Former House Majority Leader Tom DeLay tried to pressure the Bush administration into shutting down an Indian-owned casino that lobbyist Jack Abramoff wanted closed -- shortly after a tribal client of Abramoff's donated to a DeLay political action committee, The Associated Press has learned.

The Texas Republican demanded closure of the casino, owned by the Alabama-Coushatta tribe of Texas, in a December 11, 2001, letter to then-Attorney General John Ashcroft. The Associated Press obtained the letter from a source who did not want to be identified because of an ongoing federal investigation of Abramoff and members of Congress.


It also may implicate John Cornyn.

Ashcroft never took action on the request.

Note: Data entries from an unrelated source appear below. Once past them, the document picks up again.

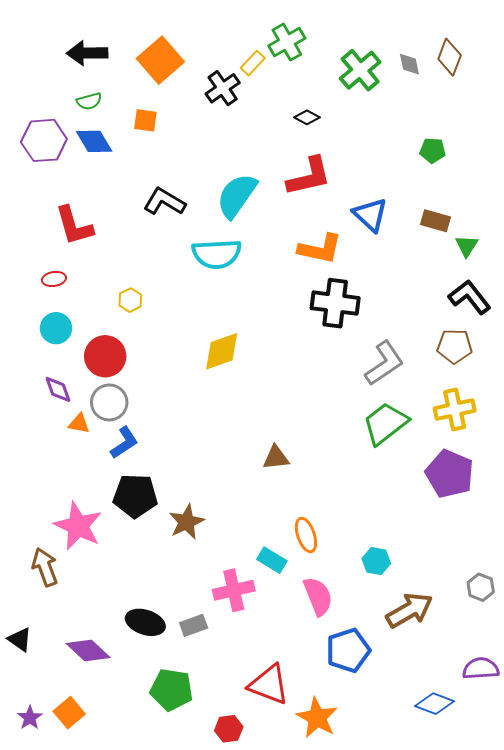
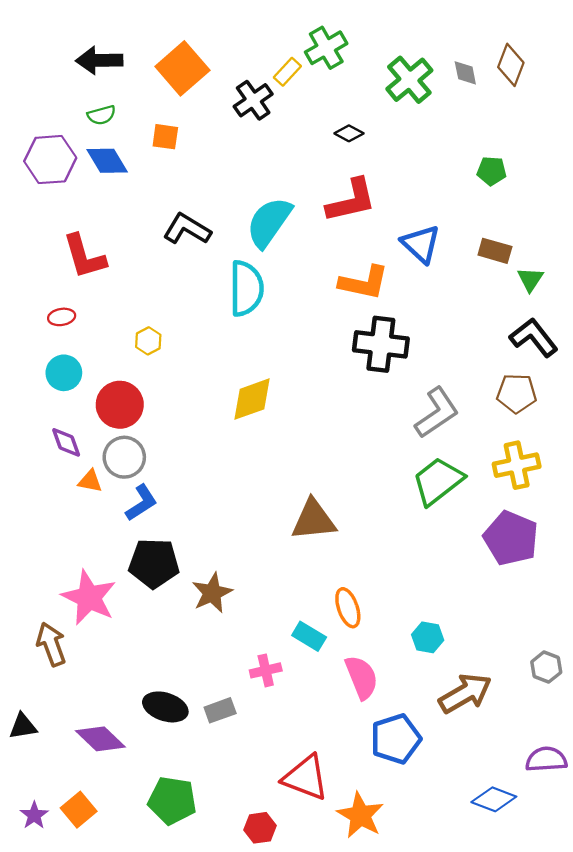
cyan semicircle: (217, 254) -> (246, 288), turned -87
brown triangle: (276, 458) -> (314, 520), size x1.5
pink cross: (234, 590) -> (266, 670), size x0.7
black triangle: (20, 639) -> (23, 726), turned -44
green pentagon: (171, 690) -> (172, 800), moved

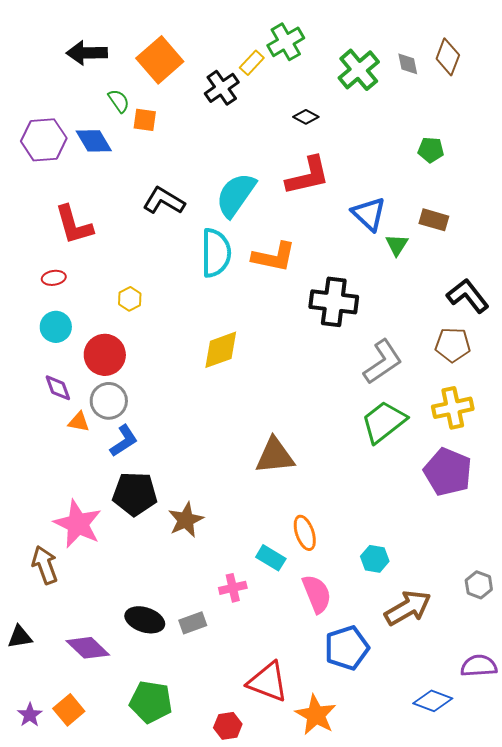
green semicircle: (101, 115) -> (119, 101), moved, turned -110
green triangle: (530, 279) -> (397, 245), moved
orange L-shape: (364, 283) -> (274, 257), moved

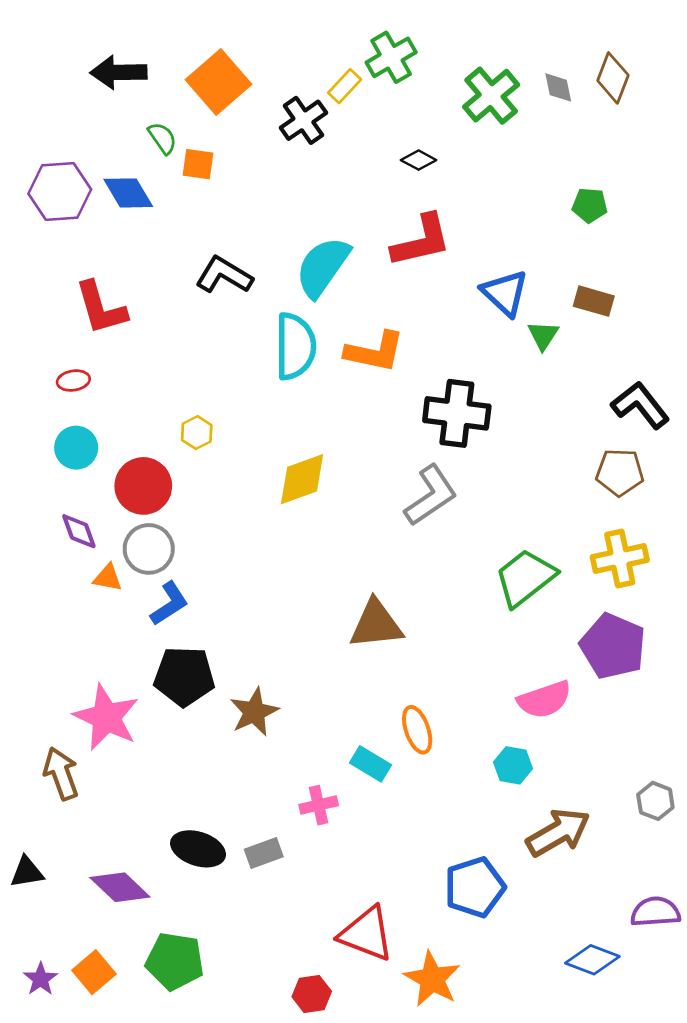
yellow hexagon: (130, 299) -> (197, 433), moved
gray L-shape: (383, 362) -> (431, 496), moved
pink semicircle: (317, 594) -> (544, 700), moved, turned 93
green pentagon: (151, 702) -> (175, 961), moved

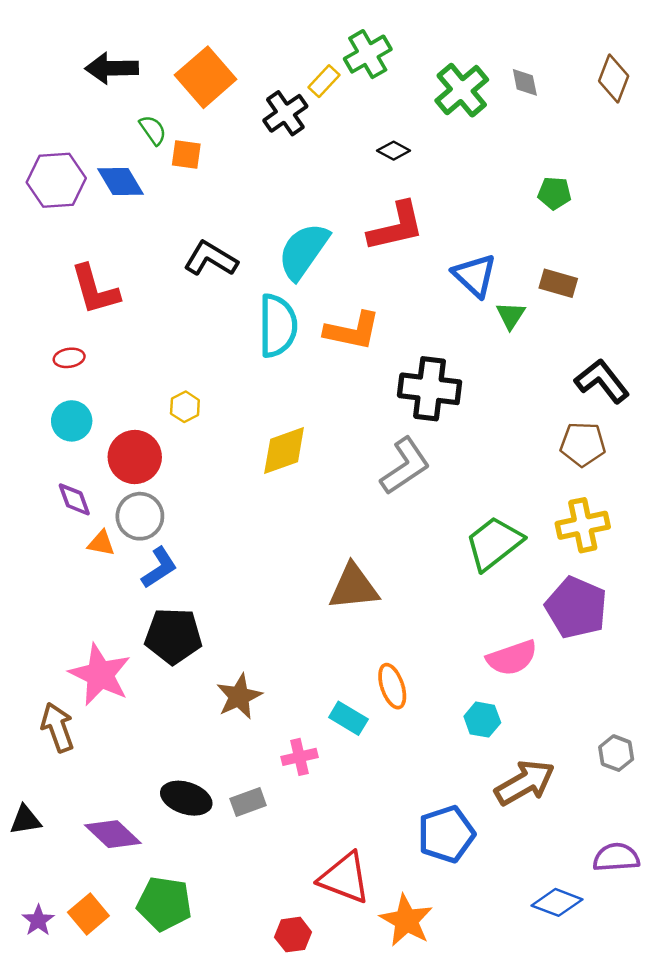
brown diamond: (613, 78) -> (614, 79), moved
brown star: (254, 712) -> (239, 696), moved

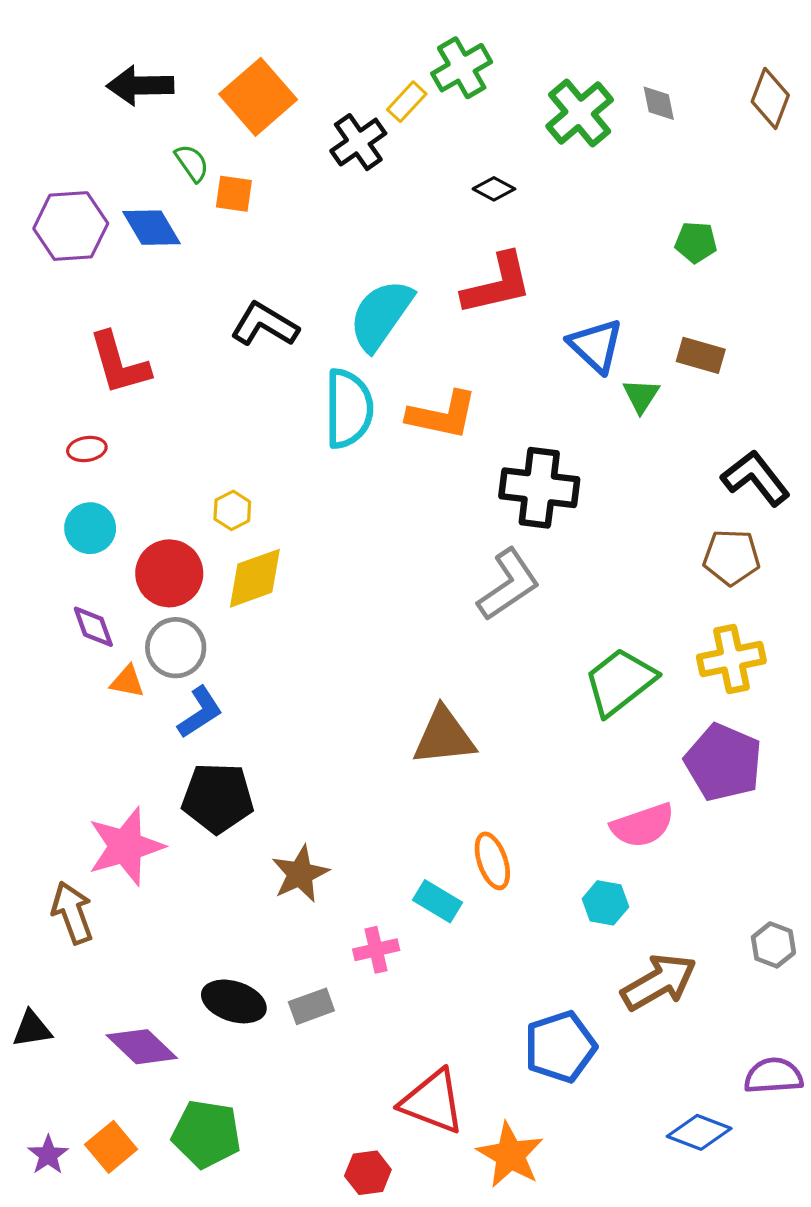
yellow diamond: (284, 451) -> (255, 578), moved
pink star: (100, 675) -> (126, 846), turned 30

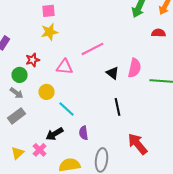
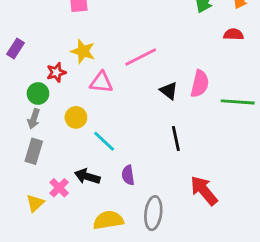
yellow star: (50, 32) -> (83, 51), moved, turned 30
gray arrow: (17, 93) -> (34, 119), turned 72
gray rectangle: (17, 116) -> (34, 151), turned -36
black arrow: (55, 134) -> (87, 176), turned 48
pink cross: (40, 150) -> (59, 188), moved

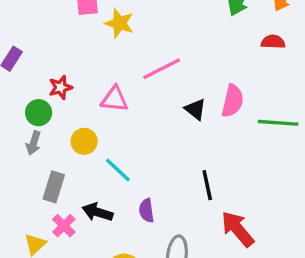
yellow star: (83, 51) -> (120, 23), moved
black line: (176, 139) -> (207, 185), moved
gray rectangle: (34, 151) -> (54, 187), moved

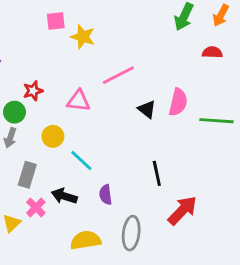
red arrow: (238, 229) -> (182, 210), turned 84

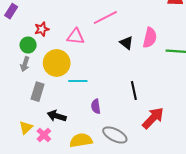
yellow circle: (53, 136) -> (57, 63), size x1.6
cyan line: (81, 161) -> (78, 81), turned -42
black arrow: (64, 196) -> (57, 116), moved
pink cross: (36, 207) -> (44, 135), moved
gray ellipse: (131, 233) -> (115, 135), turned -70

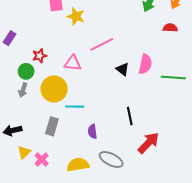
gray rectangle: (38, 92) -> (52, 126), moved
black arrow: (57, 116) -> (13, 130), moved, turned -30

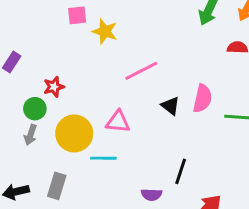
pink triangle: (73, 63) -> (118, 122), moved
black line: (130, 116) -> (181, 171), turned 30
gray rectangle: (52, 126) -> (57, 186), moved
purple semicircle: (92, 131) -> (151, 195), moved, turned -80

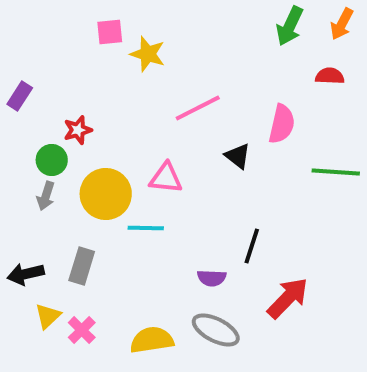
pink semicircle: (202, 98) -> (282, 124), moved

The Texas casino was closed the following year by a federal court ruling in a 1999 lawsuit filed by the state's attorney general, John Cornyn, now a U.S. senator.

Don't think it sounds dishonest enough yet? Think it may not have been pay for play but a legitimate political contribution? Well, I don't know, Delay and especially Ney may be in trouble.

Federal investigators have alleged that Representative 1 -- later identified as Rep. Bob Ney, R-Ohio -- agreed in June 2002 to introduce and pass a legislative provision that would eliminate a federal ban against commercial gaming for the Alabama-Coushatta "at Abramoff's request."

Abramoff pleaded guilty to telling Ney in June 2002 that a client, the Tigua tribe of Texas, was raising money for Ney's trip to Scotland.
...
"We told them it was for a golfing trip and certain individuals from Congress were going to go that were going to help us with our cause," Hisa said. "Abramoff had told us even from the very beginning the entire thing was top secret. Only a few could know because the language was going to be sneaked in."